Accounting for Clouds: Stop Saying CapEx Vs. OpEx - delano
http://gevaperry.typepad.com/main/2009/01/accounting-for-clouds-stop-saying-capex-vs-opex.html
======
moe
He lost me much earlier:

 _In other words, let's say you're buying a server from Dell for $5,800
dollars and you expect to use that server for 3 years. You also have to pay a
10% annual maintenance fee on that server, so the total cost over three years
is $7,540._

So a running server costs a measly 48 dollars per month in maintance?

This may be true when you're operating on amazon scales (when you _are_
amazon) but for the average website-owner power, cooling, rackspace and
_hardware failures_!! normally amount to a tiny bit more than that.

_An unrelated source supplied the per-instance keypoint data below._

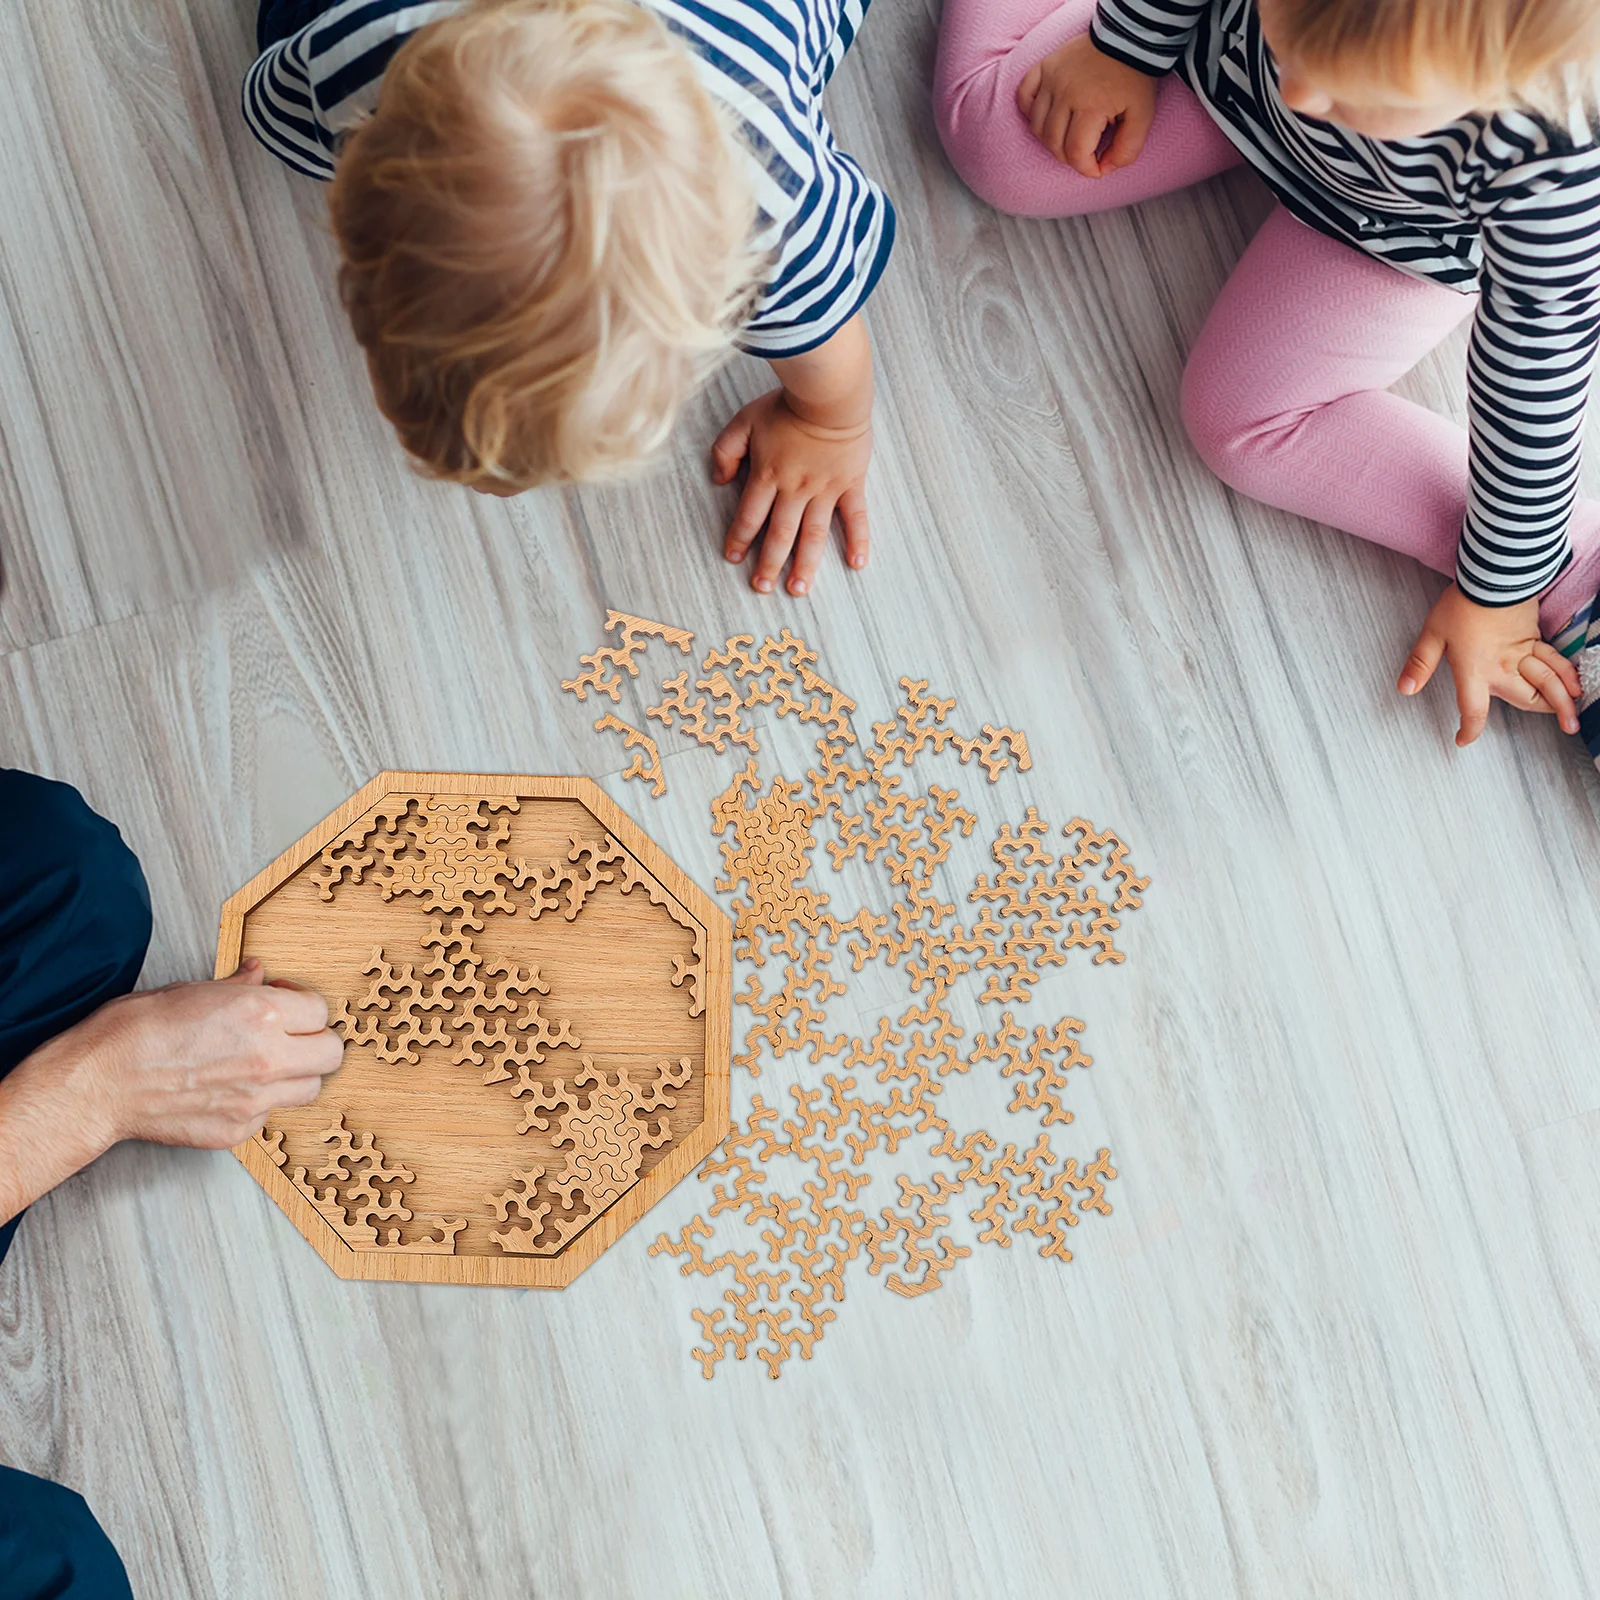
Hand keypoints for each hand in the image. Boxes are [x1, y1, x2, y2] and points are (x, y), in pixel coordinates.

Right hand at [64, 959, 343, 1149]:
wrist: (100, 1082)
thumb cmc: (135, 1031)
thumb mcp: (192, 989)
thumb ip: (238, 986)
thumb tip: (259, 974)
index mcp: (261, 1014)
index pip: (320, 1011)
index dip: (304, 1005)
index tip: (287, 1004)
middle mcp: (267, 1057)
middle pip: (331, 1053)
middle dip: (315, 1041)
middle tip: (292, 1036)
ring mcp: (255, 1099)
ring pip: (310, 1088)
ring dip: (296, 1075)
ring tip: (265, 1065)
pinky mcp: (237, 1129)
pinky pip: (269, 1115)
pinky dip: (259, 1103)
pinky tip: (232, 1090)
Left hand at [714, 388, 871, 595]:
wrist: (829, 392)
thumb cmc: (787, 404)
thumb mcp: (744, 420)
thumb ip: (725, 450)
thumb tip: (719, 481)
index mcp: (768, 476)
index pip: (749, 516)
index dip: (739, 539)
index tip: (733, 558)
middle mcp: (795, 489)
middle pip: (779, 534)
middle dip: (769, 563)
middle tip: (762, 588)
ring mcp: (825, 490)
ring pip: (813, 534)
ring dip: (805, 564)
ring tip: (798, 589)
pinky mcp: (851, 484)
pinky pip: (856, 517)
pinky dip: (858, 541)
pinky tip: (857, 565)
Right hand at [1017, 33, 1157, 174]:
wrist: (1128, 36)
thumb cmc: (1135, 78)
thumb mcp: (1143, 117)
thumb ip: (1127, 150)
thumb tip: (1104, 169)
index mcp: (1091, 106)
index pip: (1076, 153)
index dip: (1086, 169)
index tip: (1097, 168)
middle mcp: (1066, 93)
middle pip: (1054, 144)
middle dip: (1070, 157)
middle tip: (1085, 153)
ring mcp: (1052, 78)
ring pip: (1037, 126)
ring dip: (1051, 140)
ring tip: (1068, 137)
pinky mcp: (1045, 66)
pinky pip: (1024, 96)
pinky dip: (1030, 112)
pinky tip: (1047, 117)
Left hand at [1398, 584, 1579, 745]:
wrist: (1493, 577)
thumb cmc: (1462, 604)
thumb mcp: (1432, 635)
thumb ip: (1420, 664)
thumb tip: (1405, 688)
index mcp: (1475, 672)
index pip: (1473, 711)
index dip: (1470, 729)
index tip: (1464, 739)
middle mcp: (1504, 668)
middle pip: (1529, 698)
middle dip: (1547, 714)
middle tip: (1566, 729)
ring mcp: (1523, 653)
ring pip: (1550, 682)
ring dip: (1565, 701)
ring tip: (1575, 718)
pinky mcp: (1535, 637)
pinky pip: (1556, 660)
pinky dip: (1569, 673)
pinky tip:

And once you take human<->machine facetime into the equation (by sending your
admins over or by hiring remote hands) amazon begins to look not too shabby
anymore.

------
gevaperry
You guys seem to think that I was making an argument against using the Amazon
service and in favor of buying servers. That was not what I'm saying in that
post. I was making an argument that moving expenses from upfront costs to
ongoing expenses is not _necessarily_ a good thing. It may or may not be.
You're also assuming start-ups or small companies as customers. I'm also
thinking of larger enterprises.

Many of the issues raised in your comments are addressed in the blog post
itself and in the comment thread.

------
tptacek
Um, I'm sure he's right about the terminology, but his conclusions are whack.
There certainly is a benefit to moving from capex to opex if your customers
have frozen capex, which is something we're seeing happening right now.

A previous employer, during the "nuclear winter" of Internet service providers
in 2001-2002, built a whole sales strategy around making an appliance-based(!)
shrink-wrap product work as OpEx.

------
jdrock
The author seems to be thinking that people making the distinction between
capex and opex aren't making the assumptions of lower utilization, agility,
etc. that are mentioned at the end of the post. On top of this, when I use
this terminology, it comes with the understanding that opex is better because
moving costs to opex means breakeven for the customer is much easier to
achieve. Clouds = on-demand = only pay for what you need = customer makes
revenue directly on costs, rather than not.